Hoy los cantos de sirena de los grandes eventos organizados por el Partido Popular vuelven otra vez de la mano de los mismos perros con diferentes collares (Almeida hace las veces de Camps, Ayuso de Rita). Siempre es lo mismo, allá donde gobierna el PP se construye una pirámide de falso cartón piedra. En eso consiste el programa neoliberal derechoso: en vender mucho humo para todos, aunque al final solo fumen unos pocos. La fulgurante presentación que hicieron ayer los dos prebostes madrileños huele al mismo neumático recauchutado del fallido proyecto valenciano, o sea, al mismo cuerno quemado de antaño. El alcalde y la presidenta aportaron las cifras del cuento de la lechera automovilística, pero ni siquiera se pusieron de acuerdo en el señuelo. Mientras que para el edil caerán del cielo unos 500 millones de euros, Ayuso cifró los beneficios en 450 millones. Mientras la lideresa habla de la creación de 10.000 puestos de trabajo, la Cámara de Comercio los sitúa en 8.200. Es tal el tamaño del montaje que ni siquiera se han atrevido a compartir con la oposición el dosier del proyecto. Y no lo hacen sencillamente porque dejar por escrito algo tan difuso y aleatorio como el posible impacto económico de la F1 es un ejercicio poco menos que arriesgado. ¿Que ese fin de semana de Gran Premio se reactivará la economía de Villa y Corte? Por supuesto. Pero será el chocolate del loro. Que no espere ningún autónomo hacerse rico con esto. En todo caso, las tascas ayusistas venderán más vino y más torrezos ese domingo. Los hoteles se pondrán a reventar de turistas. Y los taxistas harán algo más de caja. El problema es que, al día siguiente, cuando se desmantelen las gradas de un evento que pondrá patas arriba la ciudad e incrementará la boina de contaminación unos cuantos puntos más, los pacientes de la Sanidad pública seguirán recibiendo una asistencia médica nefasta, los barrios pobres seguirán siendo pobres y solo se habrán llenado los bolsillos los conseguidores y comisionistas siempre bien situados en la pole position. Economía ultraliberal a calzón quitado revestida con el mono rojo de piloto ferrarista tan seductor como engañoso.

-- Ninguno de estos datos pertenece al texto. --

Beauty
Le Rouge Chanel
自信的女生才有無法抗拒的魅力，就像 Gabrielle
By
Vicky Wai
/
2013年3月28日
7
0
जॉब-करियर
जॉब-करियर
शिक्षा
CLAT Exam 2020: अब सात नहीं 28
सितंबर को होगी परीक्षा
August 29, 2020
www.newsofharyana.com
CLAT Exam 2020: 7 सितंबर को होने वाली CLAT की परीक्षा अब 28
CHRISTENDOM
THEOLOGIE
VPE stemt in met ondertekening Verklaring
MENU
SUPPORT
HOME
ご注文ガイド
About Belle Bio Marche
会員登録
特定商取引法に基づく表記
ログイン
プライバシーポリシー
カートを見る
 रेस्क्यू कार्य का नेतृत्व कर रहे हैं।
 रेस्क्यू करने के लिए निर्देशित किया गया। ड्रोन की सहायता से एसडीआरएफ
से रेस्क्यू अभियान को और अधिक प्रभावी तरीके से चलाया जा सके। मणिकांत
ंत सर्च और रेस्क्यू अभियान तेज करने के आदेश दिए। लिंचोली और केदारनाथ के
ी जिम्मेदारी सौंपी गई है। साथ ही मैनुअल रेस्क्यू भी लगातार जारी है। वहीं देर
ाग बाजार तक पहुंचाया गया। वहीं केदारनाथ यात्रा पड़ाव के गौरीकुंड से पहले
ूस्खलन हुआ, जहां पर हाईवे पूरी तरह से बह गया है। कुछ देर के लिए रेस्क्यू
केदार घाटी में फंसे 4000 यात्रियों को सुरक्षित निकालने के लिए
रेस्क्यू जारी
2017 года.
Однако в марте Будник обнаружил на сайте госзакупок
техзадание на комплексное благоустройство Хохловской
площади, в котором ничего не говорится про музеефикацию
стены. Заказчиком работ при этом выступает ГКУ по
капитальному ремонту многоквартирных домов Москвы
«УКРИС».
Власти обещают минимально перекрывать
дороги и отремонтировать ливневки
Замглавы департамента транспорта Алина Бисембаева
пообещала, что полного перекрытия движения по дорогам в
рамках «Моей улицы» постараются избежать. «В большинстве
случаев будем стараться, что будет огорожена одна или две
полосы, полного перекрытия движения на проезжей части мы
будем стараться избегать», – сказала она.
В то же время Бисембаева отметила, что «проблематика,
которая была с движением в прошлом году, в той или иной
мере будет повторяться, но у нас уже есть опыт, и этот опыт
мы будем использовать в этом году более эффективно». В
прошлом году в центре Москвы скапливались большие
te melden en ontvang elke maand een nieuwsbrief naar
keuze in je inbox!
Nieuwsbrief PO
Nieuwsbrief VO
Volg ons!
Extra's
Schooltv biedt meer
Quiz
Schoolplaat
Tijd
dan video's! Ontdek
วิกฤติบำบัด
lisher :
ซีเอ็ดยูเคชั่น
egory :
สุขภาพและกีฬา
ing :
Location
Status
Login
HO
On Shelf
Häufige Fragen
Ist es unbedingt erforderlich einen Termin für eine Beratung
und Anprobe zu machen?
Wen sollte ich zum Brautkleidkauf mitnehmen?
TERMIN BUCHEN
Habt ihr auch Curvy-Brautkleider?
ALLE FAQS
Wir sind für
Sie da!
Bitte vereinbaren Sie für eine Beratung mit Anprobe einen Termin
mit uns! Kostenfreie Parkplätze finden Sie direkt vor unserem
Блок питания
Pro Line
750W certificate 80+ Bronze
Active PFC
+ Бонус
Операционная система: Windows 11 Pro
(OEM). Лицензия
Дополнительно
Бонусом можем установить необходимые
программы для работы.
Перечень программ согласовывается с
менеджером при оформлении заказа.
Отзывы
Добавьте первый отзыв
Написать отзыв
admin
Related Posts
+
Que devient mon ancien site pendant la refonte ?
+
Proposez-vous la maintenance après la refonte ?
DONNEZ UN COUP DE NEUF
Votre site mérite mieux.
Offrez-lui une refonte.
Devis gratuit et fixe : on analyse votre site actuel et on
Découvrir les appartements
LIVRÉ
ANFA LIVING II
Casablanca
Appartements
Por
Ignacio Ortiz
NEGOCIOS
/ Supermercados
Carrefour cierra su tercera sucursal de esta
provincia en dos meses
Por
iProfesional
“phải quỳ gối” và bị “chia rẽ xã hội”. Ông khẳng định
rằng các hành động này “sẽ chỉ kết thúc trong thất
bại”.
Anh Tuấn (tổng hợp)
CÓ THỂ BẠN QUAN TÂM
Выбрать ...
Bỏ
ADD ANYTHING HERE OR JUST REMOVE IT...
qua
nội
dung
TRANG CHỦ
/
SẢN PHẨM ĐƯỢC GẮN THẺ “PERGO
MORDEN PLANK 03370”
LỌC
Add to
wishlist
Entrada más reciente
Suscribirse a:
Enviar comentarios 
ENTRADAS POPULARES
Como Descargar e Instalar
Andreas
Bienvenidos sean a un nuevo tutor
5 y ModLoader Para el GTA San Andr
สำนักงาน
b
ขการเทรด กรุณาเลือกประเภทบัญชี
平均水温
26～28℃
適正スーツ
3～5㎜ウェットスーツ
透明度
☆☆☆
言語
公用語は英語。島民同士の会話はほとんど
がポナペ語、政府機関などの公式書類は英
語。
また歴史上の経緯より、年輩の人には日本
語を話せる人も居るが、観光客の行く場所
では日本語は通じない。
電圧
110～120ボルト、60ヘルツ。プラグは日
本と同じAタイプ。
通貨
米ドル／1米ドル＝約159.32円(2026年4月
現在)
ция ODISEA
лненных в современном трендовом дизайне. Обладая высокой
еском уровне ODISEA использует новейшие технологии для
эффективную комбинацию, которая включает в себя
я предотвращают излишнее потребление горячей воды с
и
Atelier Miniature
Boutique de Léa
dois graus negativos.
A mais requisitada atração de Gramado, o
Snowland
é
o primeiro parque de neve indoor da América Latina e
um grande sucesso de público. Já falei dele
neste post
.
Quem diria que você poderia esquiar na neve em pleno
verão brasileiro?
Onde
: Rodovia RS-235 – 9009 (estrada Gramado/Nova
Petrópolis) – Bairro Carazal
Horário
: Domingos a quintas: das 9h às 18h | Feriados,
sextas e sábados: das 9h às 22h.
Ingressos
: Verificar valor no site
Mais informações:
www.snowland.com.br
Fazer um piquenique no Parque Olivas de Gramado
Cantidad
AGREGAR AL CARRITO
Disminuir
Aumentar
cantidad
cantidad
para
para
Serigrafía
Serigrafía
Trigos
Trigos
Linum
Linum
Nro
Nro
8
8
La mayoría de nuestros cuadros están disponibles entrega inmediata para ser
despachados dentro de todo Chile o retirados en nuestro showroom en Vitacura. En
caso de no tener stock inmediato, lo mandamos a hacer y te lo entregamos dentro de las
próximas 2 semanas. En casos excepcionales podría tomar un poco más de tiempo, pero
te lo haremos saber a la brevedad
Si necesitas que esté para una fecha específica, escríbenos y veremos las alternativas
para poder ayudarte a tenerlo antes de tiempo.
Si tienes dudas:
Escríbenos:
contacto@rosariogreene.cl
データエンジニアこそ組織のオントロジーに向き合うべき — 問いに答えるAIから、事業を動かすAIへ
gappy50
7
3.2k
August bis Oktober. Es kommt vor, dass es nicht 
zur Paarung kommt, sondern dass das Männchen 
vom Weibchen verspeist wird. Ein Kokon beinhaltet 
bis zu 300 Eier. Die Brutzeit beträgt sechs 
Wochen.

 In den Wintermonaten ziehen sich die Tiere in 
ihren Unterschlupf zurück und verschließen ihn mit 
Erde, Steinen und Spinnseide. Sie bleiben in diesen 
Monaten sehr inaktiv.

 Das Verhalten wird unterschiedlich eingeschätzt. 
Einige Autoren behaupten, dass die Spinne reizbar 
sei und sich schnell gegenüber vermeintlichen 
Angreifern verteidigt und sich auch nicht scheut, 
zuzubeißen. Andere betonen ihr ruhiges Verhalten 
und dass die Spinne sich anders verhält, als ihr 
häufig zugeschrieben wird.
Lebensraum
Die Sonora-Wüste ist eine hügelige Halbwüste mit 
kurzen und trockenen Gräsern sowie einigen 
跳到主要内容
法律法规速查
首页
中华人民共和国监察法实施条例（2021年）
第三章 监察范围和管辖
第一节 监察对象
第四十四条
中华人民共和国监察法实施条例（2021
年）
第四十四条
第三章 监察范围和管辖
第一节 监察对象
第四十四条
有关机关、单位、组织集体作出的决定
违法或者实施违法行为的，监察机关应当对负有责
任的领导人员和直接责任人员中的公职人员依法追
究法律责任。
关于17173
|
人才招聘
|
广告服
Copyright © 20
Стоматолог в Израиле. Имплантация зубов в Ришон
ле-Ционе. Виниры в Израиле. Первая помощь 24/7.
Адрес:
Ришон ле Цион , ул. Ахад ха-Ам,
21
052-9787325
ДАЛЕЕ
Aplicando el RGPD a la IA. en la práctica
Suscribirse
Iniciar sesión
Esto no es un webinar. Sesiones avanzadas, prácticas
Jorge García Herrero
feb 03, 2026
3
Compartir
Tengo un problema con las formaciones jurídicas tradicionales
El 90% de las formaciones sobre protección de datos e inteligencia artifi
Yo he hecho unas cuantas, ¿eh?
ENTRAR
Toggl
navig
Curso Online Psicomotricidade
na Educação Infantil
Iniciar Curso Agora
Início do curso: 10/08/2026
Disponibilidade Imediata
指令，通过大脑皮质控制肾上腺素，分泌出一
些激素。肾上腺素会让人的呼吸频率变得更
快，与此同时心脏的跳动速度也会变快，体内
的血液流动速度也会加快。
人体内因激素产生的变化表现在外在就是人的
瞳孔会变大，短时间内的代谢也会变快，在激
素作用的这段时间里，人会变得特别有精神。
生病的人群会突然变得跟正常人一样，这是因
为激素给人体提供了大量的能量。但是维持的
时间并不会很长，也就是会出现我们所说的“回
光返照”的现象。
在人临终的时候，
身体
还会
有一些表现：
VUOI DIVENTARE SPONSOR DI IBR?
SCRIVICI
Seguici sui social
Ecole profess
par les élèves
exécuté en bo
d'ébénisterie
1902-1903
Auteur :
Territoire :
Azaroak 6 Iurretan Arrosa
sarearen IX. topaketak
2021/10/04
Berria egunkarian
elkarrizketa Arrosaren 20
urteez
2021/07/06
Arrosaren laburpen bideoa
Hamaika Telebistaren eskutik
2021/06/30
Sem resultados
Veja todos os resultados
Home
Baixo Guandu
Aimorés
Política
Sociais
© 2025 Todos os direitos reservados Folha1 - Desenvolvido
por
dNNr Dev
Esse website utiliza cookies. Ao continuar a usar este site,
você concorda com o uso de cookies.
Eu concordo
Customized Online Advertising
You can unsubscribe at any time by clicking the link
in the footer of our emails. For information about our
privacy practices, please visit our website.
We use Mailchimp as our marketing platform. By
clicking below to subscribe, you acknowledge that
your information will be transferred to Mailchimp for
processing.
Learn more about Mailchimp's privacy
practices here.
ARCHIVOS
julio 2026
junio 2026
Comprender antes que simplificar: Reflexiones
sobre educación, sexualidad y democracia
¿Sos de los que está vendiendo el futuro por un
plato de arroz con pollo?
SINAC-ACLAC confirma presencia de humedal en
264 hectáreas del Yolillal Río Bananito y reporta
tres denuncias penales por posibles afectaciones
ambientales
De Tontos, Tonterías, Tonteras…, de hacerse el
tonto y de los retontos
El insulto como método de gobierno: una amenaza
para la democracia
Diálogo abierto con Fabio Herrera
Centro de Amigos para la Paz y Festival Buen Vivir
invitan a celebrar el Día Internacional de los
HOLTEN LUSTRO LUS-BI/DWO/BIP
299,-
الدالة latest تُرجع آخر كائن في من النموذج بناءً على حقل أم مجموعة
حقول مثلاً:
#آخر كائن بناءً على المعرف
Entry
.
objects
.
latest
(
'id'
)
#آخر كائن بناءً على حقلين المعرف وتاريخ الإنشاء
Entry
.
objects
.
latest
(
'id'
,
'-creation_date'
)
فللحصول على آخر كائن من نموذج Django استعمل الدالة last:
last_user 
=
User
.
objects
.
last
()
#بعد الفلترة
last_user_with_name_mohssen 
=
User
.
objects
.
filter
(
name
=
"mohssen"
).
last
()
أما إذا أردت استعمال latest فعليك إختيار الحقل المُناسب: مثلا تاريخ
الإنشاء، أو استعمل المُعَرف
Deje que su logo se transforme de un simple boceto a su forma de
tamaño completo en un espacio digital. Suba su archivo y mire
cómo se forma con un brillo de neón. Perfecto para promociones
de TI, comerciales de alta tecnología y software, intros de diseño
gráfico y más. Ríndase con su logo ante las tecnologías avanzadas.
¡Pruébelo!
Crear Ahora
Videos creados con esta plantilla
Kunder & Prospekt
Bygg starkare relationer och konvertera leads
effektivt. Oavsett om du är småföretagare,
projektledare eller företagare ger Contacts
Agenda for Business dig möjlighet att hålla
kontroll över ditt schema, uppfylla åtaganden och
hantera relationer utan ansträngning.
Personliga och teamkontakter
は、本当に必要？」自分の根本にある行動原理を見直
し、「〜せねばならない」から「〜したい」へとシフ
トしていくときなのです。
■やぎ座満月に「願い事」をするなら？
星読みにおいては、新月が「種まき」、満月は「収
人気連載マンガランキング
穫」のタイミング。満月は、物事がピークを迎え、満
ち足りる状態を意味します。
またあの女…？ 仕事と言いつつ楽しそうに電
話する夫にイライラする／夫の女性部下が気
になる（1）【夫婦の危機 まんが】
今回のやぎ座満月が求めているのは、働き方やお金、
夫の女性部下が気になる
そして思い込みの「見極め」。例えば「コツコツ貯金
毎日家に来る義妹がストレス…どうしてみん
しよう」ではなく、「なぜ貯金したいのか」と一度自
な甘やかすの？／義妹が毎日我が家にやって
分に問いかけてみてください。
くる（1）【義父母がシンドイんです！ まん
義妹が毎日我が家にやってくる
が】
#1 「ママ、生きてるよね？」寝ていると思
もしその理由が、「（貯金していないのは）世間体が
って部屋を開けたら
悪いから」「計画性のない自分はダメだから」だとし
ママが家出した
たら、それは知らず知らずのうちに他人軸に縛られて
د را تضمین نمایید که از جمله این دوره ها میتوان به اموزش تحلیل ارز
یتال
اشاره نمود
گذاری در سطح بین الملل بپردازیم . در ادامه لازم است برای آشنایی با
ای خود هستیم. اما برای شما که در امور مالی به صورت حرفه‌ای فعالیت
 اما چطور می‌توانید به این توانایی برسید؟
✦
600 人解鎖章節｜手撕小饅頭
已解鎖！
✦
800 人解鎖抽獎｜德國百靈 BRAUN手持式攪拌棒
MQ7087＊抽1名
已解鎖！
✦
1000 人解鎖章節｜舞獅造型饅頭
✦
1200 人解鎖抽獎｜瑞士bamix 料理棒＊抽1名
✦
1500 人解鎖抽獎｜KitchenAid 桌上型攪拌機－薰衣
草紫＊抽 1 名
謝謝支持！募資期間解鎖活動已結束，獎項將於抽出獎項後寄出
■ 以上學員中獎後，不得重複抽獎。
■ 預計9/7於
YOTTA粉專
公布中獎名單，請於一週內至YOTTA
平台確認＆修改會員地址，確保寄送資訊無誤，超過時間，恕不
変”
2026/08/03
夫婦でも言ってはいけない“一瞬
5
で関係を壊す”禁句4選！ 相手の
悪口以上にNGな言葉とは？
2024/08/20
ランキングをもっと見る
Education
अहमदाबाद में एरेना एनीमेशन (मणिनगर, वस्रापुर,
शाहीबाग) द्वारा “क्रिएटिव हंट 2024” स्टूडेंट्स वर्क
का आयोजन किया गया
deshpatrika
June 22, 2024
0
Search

Curiosamente, el destino quiso que la histórica presentación se produjera ayer, justo cuando la serie Heidi que nos ilusionó en nuestra infancia cumplía 50 años. Los cuentos de ayer y de hoy. Fantasías animadas a todo color. Mucho nos tememos que este tocomocho de los cochecitos por Madrid es más de lo mismo: mucho ruido y pocas nueces.